Overall I enjoyed the touch of the glossy finish and rubber grips. Ergonomically the mouse suited my hand well as my palm grip. Though the mouse may prove difficult to use for those with larger hands, the size of the Taipan seated my hand well.
The light weight frame offered no noticeable resistance when sliding the Taipan across my mouse pad as the slick feet glided over the cloth surface effortlessly.
With Surface Calibration off, the Razer Taipan flat-out performed impressively every way I tested it.
In-game, the mouse performed well. Putting the powers of a dual sensor setup to use, I tossed the Taipan and myself into the ring with Red Orchestra 2, Insurgency, Arma 3, Civilization: Beyond Earth, and Wargame: Red Dragon.
The Taipan worked without error for these games that require immense precision in mouse control. There’s seldom anything more rage-inducing than misclicking because of hardware or software glitches. The stutter I experienced was removed once I turned off Surface Calibration.
The 4G sensor pair also proved to be an impressive performer. They tracked on every surface I used with ease: Plastic bottle? Check. Monitor? Check. Drinking glass? Check. Textured cloth headset case? Check. Wall stucco? Check.
The Taipan is also fast. In fact it is quite obscenely fast. With a DPI rating of 8,200 there isn’t many mice that are more sensitive on the market, but you don’t even need 8,000 to begin with.
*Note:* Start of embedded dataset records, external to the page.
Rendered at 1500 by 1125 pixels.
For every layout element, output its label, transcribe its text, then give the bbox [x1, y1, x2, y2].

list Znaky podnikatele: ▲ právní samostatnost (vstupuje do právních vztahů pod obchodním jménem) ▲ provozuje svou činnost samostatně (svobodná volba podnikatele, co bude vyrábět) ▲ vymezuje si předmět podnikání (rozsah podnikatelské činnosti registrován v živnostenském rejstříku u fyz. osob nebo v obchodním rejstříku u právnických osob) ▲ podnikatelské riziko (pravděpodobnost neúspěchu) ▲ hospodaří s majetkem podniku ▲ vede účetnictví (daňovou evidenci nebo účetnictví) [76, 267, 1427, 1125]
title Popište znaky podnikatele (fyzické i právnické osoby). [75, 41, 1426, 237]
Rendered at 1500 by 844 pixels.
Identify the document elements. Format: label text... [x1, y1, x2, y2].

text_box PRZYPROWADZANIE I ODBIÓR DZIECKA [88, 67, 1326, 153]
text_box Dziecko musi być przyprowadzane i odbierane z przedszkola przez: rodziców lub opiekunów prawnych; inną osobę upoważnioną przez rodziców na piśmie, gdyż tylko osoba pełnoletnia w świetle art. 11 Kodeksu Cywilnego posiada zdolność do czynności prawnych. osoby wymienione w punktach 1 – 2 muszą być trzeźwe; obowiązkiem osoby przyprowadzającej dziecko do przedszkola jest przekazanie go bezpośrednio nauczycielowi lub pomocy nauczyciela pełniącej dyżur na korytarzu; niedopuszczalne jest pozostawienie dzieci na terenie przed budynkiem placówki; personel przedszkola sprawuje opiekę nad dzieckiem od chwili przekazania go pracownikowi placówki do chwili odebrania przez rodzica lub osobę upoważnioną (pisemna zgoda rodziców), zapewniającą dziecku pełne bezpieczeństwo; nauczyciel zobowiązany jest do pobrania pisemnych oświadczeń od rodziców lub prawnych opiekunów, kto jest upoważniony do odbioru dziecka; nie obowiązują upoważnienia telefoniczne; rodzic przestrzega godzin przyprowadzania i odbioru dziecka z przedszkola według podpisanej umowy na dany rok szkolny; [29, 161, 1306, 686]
The benefit is that gamers are afforded with the versatility to finely tune the DPI to their liking.
Designed for ambidextrous use and engineered with fast precision sensors, the Razer Taipan White offers versatility few other gaming mice can compete with it. However, it is a part of the Synapse 2.0 generation which comes with the baggage of software-assisted operation. Fortunately the Taipan works well without Synapse 2.0, but in the absence of cloud-syncing software the device ends up having wasted potential.
The Taipan White is equipped with the same hardware as the original model (and other Razer mice). Its distinguishing features like Surface Calibration are accessed through Synapse 2.0, but it doesn’t work well for everyone.
The Taipan looks great, but the low profile mouse demands a palm grip as the symmetrical design feels awkward when held with a claw grip.
I felt like a pitcher again learning how to grip the ball. Once I learned to correctly position my ring and pinky fingers into the rubber grip, I could comfortably grip the mouse without accidentally hitting the side buttons.
It’s as fast as you need it to be and tracks over many different surfaces. It even tracked across wall stucco.
The Razer Taipan is a sleek and comfortable mouse for palm grippers with a refreshing white and black contrast for a Razer device. Although the mouse performed well in every game and surface environment, the Synapse 2.0 software failed to delivery as flawlessly as the mouse.